Retrieve each line that contains the word "Каша" from the entries below.

::::::::::

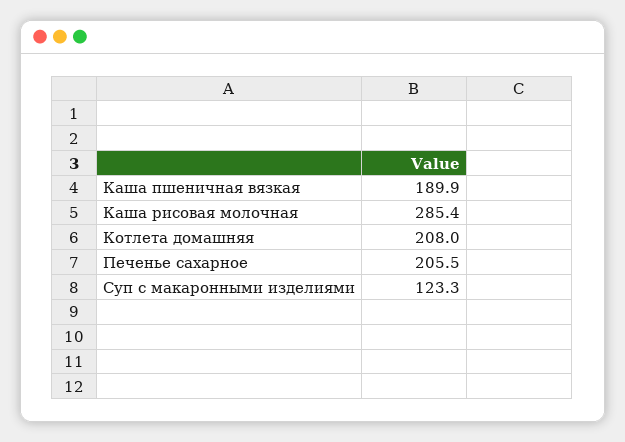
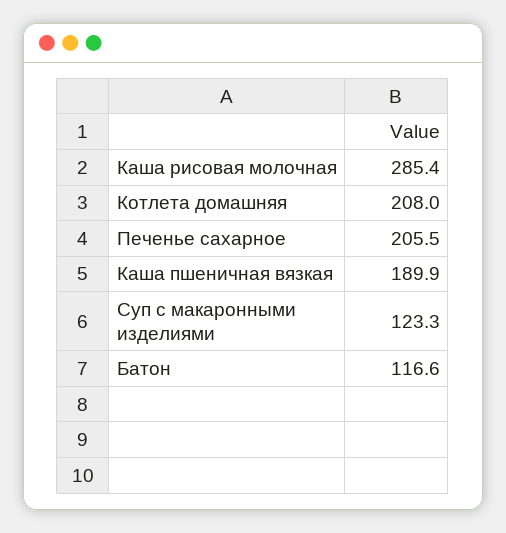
  {
    "Каша пшеничная вязкая": 189.9,
    "Каша рисовая молочная": 285.4,
    "Котлета домашняя": 208,
    "Печенье сахарное": 205.5,
-   "Суп с макаронными изделиями": 123.3
+   "Суп с макаронными изделиями": 123.3,
+   "Батон": 116.6
  }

::::::::::

EXPECTED ANSWER:
    "Каша пшеничная вязкая": 189.9,
    "Каша рисовая молочная": 285.4,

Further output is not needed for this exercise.